The percentage of raw reads mapping to miRNAs, reads mapping to other RNAs and reads discarded (too long > 55 bp, too short < 15 bp and adapter dimer) were averaged for each RNA extraction and library preparation combination and compared between mNF, mQ, mCT, MNF and MQ (Fig. 2a). From the miRNeasy RNA, mNF had the highest percentage of reads mapping to miRNAs with an average of 18.9% and the lowest percentage of reads discarded at 11.4%. mCT had an average of 17.2% reads mapping to miRNAs and 31.4% of reads discarded. mQ had the lowest percentage of reads mapping to miRNAs with an average of 9.5% and the highest percentage of reads discarded at 50.6%. From the MagnaZol RNA, MNF had the highest percentage of reads mapping to miRNAs of all extraction/library combinations, with an average of 62.8% mapping and only 10.3% of reads discarded. MQ had an average of 50.3% reads mapping to miRNAs and 41.8% of reads discarded. MNF and MQ both detected a significantly higher proportion of miRNA reads compared to mQ (Fig. 2b). The higher percentage of reads mapping to miRNAs in libraries prepared from MagnaZol RNA suggests that miRNAs form a greater proportion of the RNAs present in these extractions that contribute to the libraries. CleanTag libraries had the lowest proportion of adapter dimers (0.4% of reads) and QIAseq libraries had the highest proportion (16% of mQ reads and 14% of MQ reads).

Fig. 2
figure 2

Read mapping. a Average proportion of reads mapping to miRNAs (red), other RNA species (blue) and discarded for being too long, short or adapter dimer (grey) in each RNA extraction/library preparation combination (n = 6). b Total reads were downsampled to 5 million and the number of reads mapping to miRNAs was determined for each RNA extraction and library preparation method (n = 6). Error bars show standard error of the mean, significance was determined using Friedman test and Dunn’s multiple comparison test. * p < 0.05 ***p < 0.001, where no p-value shown there was no significance. c Percentages of non-miRNA reads mapping to specific RNA types

Reads not mapping to human miRNAs were aligned to other small RNA databases to determine the distribution of the remaining reads. While some remained unannotated, most mapped to ribosomal RNA (rRNAs) and Y RNAs (Fig. 2c). Many more reads from NEXTflex libraries mapped to the Y RNAs, which are specifically blocked in the QIAseq protocol. To assess the presence of exogenous plant RNAs, potentially of dietary origin, sequences not matching human miRNAs were aligned with all mature plant miRNAs from miRBase. Several sequences were identified (100% identity, > 17 nucleotides) and are listed in Additional file 2. Although many of these concur with previously reported plant miRNAs [28], their abundance did not demonstrate a consistent increase in individuals following a change to a high plant content diet (Additional file 3), suggesting that these are likely a result of contamination [17, 29]. No endogenous miRNAs demonstrated a consistent alteration in expression following the change to a high plant content diet.

Library diversity

Library diversity is indicative of bias, with over-representation of certain miRNAs resulting in lack of detection of other lowly expressed miRNAs. To compare the efficiency of each library prep kit at reducing bias, the number of individual miRNAs detected from each RNA extraction and library preparation combination was determined from an equal number of reads mapping to miRNAs.
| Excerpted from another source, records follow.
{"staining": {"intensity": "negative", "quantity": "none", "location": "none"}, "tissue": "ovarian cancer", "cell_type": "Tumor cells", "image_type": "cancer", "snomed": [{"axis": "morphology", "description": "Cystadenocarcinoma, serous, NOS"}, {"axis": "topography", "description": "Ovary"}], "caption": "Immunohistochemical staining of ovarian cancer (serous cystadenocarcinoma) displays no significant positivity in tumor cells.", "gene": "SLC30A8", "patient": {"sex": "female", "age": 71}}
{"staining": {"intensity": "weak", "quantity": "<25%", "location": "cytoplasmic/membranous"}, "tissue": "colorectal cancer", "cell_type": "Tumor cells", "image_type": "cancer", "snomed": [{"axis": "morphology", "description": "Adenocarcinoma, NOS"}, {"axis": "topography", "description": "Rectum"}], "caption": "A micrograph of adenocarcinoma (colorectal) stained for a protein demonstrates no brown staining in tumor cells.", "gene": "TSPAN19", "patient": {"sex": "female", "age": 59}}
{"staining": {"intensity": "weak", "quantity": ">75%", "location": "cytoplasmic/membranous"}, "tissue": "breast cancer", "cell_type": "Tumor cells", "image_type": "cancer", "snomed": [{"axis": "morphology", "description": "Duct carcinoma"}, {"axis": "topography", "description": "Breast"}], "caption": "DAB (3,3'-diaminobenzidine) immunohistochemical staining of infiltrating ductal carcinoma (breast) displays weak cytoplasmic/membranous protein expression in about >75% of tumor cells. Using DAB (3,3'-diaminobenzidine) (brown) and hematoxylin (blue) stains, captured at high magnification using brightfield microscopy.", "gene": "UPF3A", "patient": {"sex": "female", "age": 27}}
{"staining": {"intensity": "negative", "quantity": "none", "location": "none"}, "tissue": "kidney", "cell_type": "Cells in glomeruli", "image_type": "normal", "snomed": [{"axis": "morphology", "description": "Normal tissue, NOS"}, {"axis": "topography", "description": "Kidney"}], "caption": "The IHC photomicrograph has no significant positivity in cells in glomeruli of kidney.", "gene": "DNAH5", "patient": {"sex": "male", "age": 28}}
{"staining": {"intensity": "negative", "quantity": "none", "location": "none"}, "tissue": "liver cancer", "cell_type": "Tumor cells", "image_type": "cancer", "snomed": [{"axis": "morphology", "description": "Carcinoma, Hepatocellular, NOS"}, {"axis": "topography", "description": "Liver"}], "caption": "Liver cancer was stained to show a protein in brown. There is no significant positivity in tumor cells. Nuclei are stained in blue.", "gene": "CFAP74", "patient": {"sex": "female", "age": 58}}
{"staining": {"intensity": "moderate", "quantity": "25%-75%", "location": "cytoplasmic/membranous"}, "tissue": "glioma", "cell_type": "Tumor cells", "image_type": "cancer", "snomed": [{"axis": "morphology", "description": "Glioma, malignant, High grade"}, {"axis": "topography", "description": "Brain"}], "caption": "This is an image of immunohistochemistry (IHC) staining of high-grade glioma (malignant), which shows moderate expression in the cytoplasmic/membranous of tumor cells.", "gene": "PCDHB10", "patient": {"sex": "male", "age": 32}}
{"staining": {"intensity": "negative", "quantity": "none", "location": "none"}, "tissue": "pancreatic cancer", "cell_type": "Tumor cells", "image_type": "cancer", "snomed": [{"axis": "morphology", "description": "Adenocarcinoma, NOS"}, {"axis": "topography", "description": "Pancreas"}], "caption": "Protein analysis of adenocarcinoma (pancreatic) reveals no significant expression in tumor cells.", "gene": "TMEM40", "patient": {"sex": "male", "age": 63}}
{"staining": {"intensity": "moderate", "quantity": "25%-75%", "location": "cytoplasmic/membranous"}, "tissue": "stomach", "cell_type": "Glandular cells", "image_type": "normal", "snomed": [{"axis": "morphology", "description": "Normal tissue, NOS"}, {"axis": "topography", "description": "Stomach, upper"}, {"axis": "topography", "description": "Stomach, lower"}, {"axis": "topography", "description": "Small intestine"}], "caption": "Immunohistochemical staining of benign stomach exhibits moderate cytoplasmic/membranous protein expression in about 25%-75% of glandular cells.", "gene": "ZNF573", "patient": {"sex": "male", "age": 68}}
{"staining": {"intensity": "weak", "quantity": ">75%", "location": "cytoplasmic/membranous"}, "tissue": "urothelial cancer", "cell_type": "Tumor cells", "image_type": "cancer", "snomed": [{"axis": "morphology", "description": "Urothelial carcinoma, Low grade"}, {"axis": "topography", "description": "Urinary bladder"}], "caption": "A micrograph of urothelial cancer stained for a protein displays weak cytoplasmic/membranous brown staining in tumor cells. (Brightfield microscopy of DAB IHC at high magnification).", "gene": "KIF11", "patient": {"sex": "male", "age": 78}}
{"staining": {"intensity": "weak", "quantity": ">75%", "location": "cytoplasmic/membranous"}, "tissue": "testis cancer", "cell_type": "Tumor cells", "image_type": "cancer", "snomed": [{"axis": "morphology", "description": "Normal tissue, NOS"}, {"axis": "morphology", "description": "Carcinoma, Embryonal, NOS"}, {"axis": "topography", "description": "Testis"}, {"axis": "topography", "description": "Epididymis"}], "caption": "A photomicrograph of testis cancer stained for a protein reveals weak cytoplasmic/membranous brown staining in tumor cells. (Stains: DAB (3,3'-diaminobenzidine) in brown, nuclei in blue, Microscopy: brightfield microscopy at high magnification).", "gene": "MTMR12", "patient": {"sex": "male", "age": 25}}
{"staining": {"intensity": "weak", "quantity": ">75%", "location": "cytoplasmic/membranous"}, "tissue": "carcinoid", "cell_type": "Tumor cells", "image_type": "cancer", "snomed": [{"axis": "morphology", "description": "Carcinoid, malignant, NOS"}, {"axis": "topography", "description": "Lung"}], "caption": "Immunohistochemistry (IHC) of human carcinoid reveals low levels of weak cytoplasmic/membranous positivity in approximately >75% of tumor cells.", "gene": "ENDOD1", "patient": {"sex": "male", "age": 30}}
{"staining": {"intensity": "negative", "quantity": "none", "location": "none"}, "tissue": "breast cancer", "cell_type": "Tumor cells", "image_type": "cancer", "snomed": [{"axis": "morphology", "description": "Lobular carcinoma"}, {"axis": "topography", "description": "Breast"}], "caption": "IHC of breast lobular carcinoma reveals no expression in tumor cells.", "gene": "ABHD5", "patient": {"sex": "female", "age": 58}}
Reads mapping to miRNAs were extracted, downsampled to 550,000 reads and the number of miRNAs detected (with a minimum of 2 reads) in every sample for each RNA extraction and library preparation combination averaged (Fig. 3a). The highest number of individual miRNAs was detected in QIAseq libraries, with MQ detecting an average of 471 miRNAs and mQ detecting an average of 451 miRNAs. mNF detected an average of 385 miRNAs and MNF detected an average of 327 miRNAs. mCT detected the lowest number of miRNAs with an average of 260 miRNAs. Friedman and Dunn’s Multiple Comparison tests were applied and showed there were significant differences between the number of miRNAs detected between mQ and mCT, MQ and mCT and MQ and MNF (Fig. 3a).

Fig. 3
figure 3

miRNA diversity. a The number of different miRNAs detected (≥ 2 reads) from an equal number of reads mapped to miRNAs (550,000). Error bars show standard error of the mean (n = 6), significance determined by applying Friedman test and Dunn’s Multiple Comparison test. b Number of reads mapping to the 10 most highly expressed miRNAs in each RNA extraction/library preparation combination. c Read distribution of the 20 most highly represented miRNAs from each RNA extraction/library preparation combination. * p < 0.05 ***p < 0.001 where no p-value shown there was no significance

To further compare library diversity the reads for each miRNA, detected from a total of 550,000 reads mapping to miRNAs, were averaged for each RNA extraction and library preparation combination. A similar pattern of relative library diversity to that suggested by the total number of miRNAs detected was revealed by comparing the number of reads assigned to the top 10 miRNAs in each protocol (Fig. 3b). The highest number of reads (i.e. least diversity) was recorded for mCT with 524,747 reads, while MQ had the lowest number of reads at 391961.

Over-representation of specific miRNAs in certain protocols is illustrated by comparing reads mapping to each of the 20 most highly expressed miRNAs. For example, miR-486-5p by CleanTag, miR-451a by NEXTflex and miR-16-5p by QIAseq (Fig. 3c).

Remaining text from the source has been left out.